Saved entries:
================================

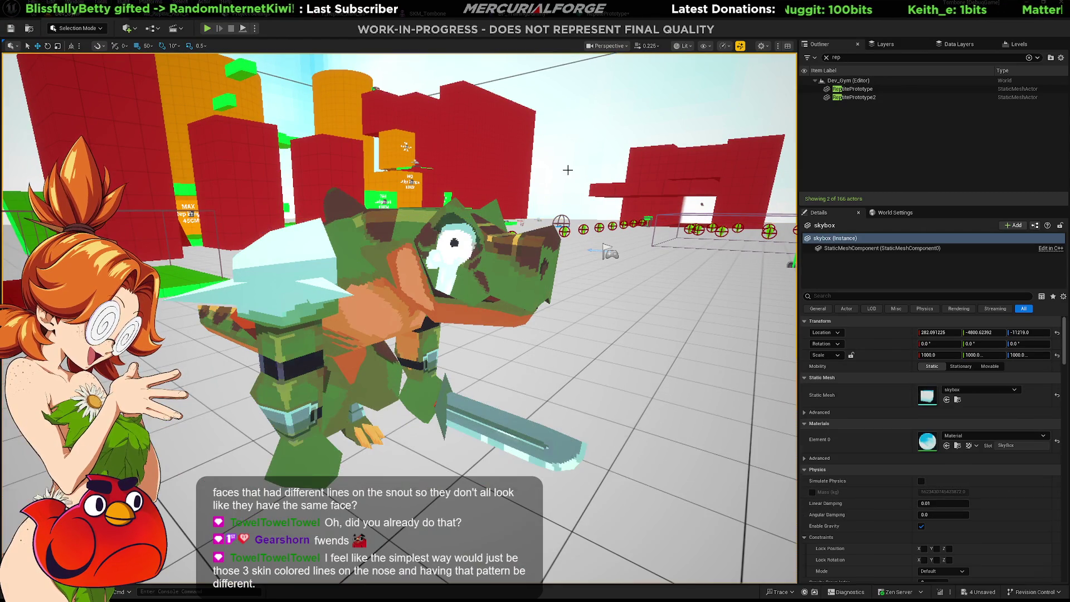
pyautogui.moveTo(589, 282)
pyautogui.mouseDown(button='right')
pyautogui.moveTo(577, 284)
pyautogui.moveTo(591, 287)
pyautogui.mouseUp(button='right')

================================

◆ EXERCISE BRIEF
Locate the word "right" in the entries, and copy every line where it is found.

◆ WRITTEN SOLUTION
pyautogui.mouseDown(button='right')
pyautogui.mouseUp(button='right')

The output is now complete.